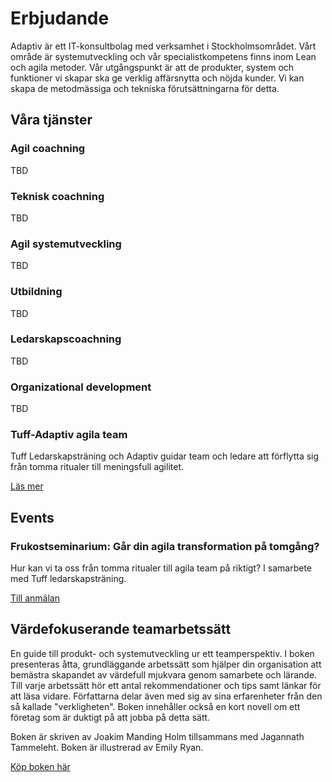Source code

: # Erbjudande

Adaptiv är ett IT-konsultbolag med verksamhet i Stockholmsområdet. Vårt område är systemutveckling och vår specialistkompetens finns inom Lean och agila metoder. Vår utgångspunkt är att de produkter, system och funktioner vi skapar ska ge verklig affärsnytta och nöjda kunder. Vi kan skapa de metodmässiga och tekniska förutsättningarna för detta.

## Våra tjänster

### Agil coachning  
TBD

### Teknisk coachning
TBD

### Agil systemutveckling
TBD

### Utbildning
TBD

### Ledarskapscoachning
TBD

### Organizational development
TBD

### Tuff-Adaptiv agila team  
Tuff Ledarskapsträning och Adaptiv guidar team och ledare att
förflytta sig från tomma ritualer till meningsfull agilitet.

[Läs mer](https://www.tuffledarskapstraning.se/tuff-adaptiv-agila-team/)

## Events

### Frukostseminarium: Går din agila transformation på tomgång?

Hur kan vi ta oss från tomma ritualer till agila team på riktigt? I samarbete med Tuff ledarskapsträning. 

[Till anmälan](https://www.tuffledarskapstraning.se/gar-din-agila-transformation-pa-tomgang/)

## Värdefokuserande teamarbetssätt

En guide till produkt- och systemutveckling ur ett teamperspektiv. I boken presenteras åtta, grundläggande arbetssätt som hjälper din organisation att bemästra skapandet av värdefull mjukvara genom samarbete och lärande. Till varje arbetssätt hör ett antal rekommendationer och tips samt länkar för att läsa vidare. Författarna delar även med sig av sina erfarenheter från den så kallade "verkligheten". Boken innehåller också en kort novell om ett företag som är duktigt på att jobba på detta sätt.

Boken är skriven av Joakim Manding Holm tillsammans med Jagannath Tammeleht. Boken är illustrerad av Emily Ryan.

[Köp boken här](https://widget.publit.com/adaptivpub_2289/vardefokuserande-teamarbetssatt/9789176116883)

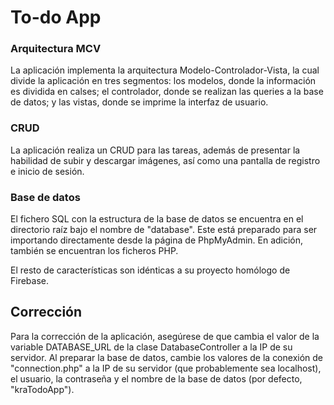 # To-do App

### Arquitectura MCV
La aplicación implementa la arquitectura Modelo-Controlador-Vista, la cual divide la aplicación en tres segmentos: los modelos, donde la información es dividida en calses; el controlador, donde se realizan las queries a la base de datos; y las vistas, donde se imprime la interfaz de usuario.

### CRUD
La aplicación realiza un CRUD para las tareas, además de presentar la habilidad de subir y descargar imágenes, así como una pantalla de registro e inicio de sesión.

### Base de datos
El fichero SQL con la estructura de la base de datos se encuentra en el directorio raíz bajo el nombre de "database". Este está preparado para ser importando directamente desde la página de PhpMyAdmin. En adición, también se encuentran los ficheros PHP.

El resto de características son idénticas a su proyecto homólogo de Firebase.

## Corrección
Para la corrección de la aplicación, asegúrese de que cambia el valor de la variable DATABASE_URL de la clase DatabaseController a la IP de su servidor. 
Al preparar la base de datos, cambie los valores de la conexión de "connection.php" a la IP de su servidor (que probablemente sea localhost), el usuario, la contraseña y el nombre de la base de datos (por defecto, "kraTodoApp").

○ ○ ○ ○ ○ ○ ○

* Exercise requirements
The records above are to be restated word for word, with every picture left out.

* Written reply
Source code

: # Erbjudande

Adaptiv är ett IT-konsultbolag med verksamhet i Stockholmsområdet. Vårt område är systemutveckling och vår specialistkompetens finns inom Lean och agila metoder. Vår utgångspunkt är att de produkter, system och funktioner vi skapar ska ge verklig affärsnytta och nöjda kunder. Vi kan skapa de metodmässiga och tekniska förutsättningarna för detta.

## Våra tjänster

### Agil coachning  
TBD

### Teknisk coachning
TBD

### Agil systemutveckling
TBD

### Utbildning
TBD

### Ledarskapscoachning
TBD

### Organizational development
TBD

### Tuff-Adaptiv agila team  
Tuff Ledarskapsträning och Adaptiv guidar team och ledare att
förflytta sig från tomma ritualer till meningsfull agilitet.

[Läs mer](https://www.tuffledarskapstraning.se/tuff-adaptiv-agila-team/)

## Events

### Frukostseminarium: Går din agila transformation på tomgång?

Hur kan vi ta oss från tomma ritualer till agila team på riktigt? I samarbete med Tuff ledarskapsträning. 

[Till anmälan](https://www.tuffledarskapstraning.se/gar-din-agila-transformation-pa-tomgang/)

## Värdefokuserande teamarbetssätt

En guide till produkt- och systemutveckling ur ett teamperspektiv. I boken presenteras åtta, grundläggande arbetssätt som hjälper din organisation att bemästra skapandet av värdefull mjukvara genom samarbete och lärande. Till varje arbetssätt hör ett antal rekommendationer och tips samt länkar för att läsa vidare. Författarna delar även med sig av sina erfarenheter från den så kallade "verkligheten". Boken innehåller också en kort novell om ett företag som är duktigt på att jobba på detta sätt.

Boken är skriven av Joakim Manding Holm tillsammans med Jagannath Tammeleht. Boken är illustrerad av Emily Ryan.

[Köp boken här](https://widget.publit.com/adaptivpub_2289/vardefokuserande-teamarbetssatt/9789176116883)

 # To-do App

### Arquitectura MCV
La aplicación implementa la arquitectura Modelo-Controlador-Vista, la cual divide la aplicación en tres segmentos: los modelos, donde la información es dividida en calses; el controlador, donde se realizan las queries a la base de datos; y las vistas, donde se imprime la interfaz de usuario.

### CRUD
La aplicación realiza un CRUD para las tareas, además de presentar la habilidad de subir y descargar imágenes, así como una pantalla de registro e inicio de sesión.

### Base de datos
El fichero SQL con la estructura de la base de datos se encuentra en el directorio raíz bajo el nombre de "database". Este está preparado para ser importando directamente desde la página de PhpMyAdmin. En adición, también se encuentran los ficheros PHP.

El resto de características son idénticas a su proyecto homólogo de Firebase.

## Corrección
Para la corrección de la aplicación, asegúrese de que cambia el valor de la variable DATABASE_URL de la clase DatabaseController a la IP de su servidor. 
Al preparar la base de datos, cambie los valores de la conexión de "connection.php" a la IP de su servidor (que probablemente sea localhost), el usuario, la contraseña y el nombre de la base de datos (por defecto, "kraTodoApp").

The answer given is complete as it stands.